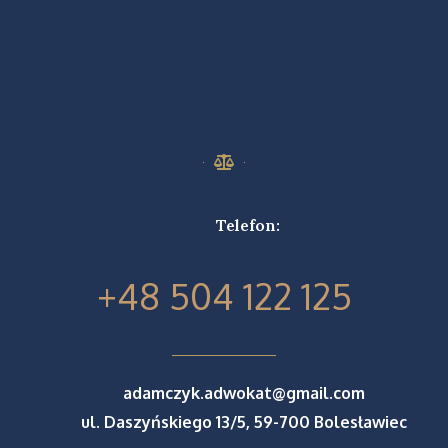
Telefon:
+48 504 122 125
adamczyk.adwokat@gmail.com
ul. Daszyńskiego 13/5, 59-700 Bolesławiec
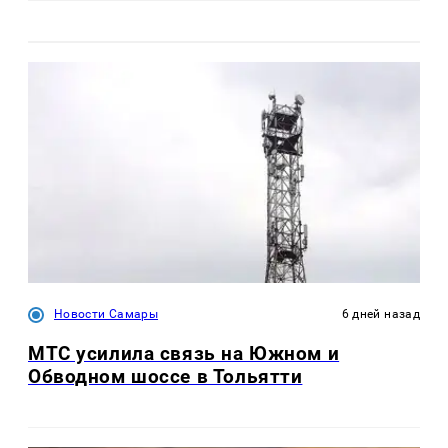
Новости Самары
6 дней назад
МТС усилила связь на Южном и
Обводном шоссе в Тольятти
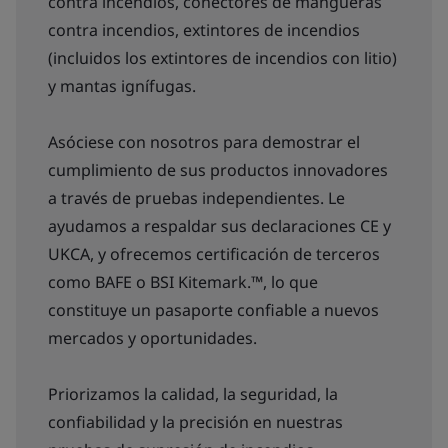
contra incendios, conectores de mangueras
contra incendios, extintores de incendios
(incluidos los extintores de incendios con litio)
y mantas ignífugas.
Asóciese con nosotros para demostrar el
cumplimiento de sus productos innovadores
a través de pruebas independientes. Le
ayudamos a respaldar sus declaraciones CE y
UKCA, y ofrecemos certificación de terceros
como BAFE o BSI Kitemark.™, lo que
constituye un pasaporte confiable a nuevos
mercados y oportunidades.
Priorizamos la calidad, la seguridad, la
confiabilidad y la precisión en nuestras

•••••

## THE TASK
Copy the listing exactly. Leave the pictures out.

## SOLUTION
Telefon:
+48 504 122 125
adamczyk.adwokat@gmail.com
ul. Daszyńskiego 13/5, 59-700 Bolesławiec
Новости Самары
6 дней назад
МТС усилила связь на Южном и
Обводном шоссе в Тольятти
contra incendios, conectores de mangueras
contra incendios, extintores de incendios
(incluidos los extintores de incendios con litio)
y mantas ignífugas.
Asóciese con nosotros para demostrar el
cumplimiento de sus productos innovadores
a través de pruebas independientes. Le
ayudamos a respaldar sus declaraciones CE y
UKCA, y ofrecemos certificación de terceros
como BAFE o BSI Kitemark.™, lo que
constituye un pasaporte confiable a nuevos
mercados y oportunidades.
Priorizamos la calidad, la seguridad, la
confiabilidad y la precisión en nuestras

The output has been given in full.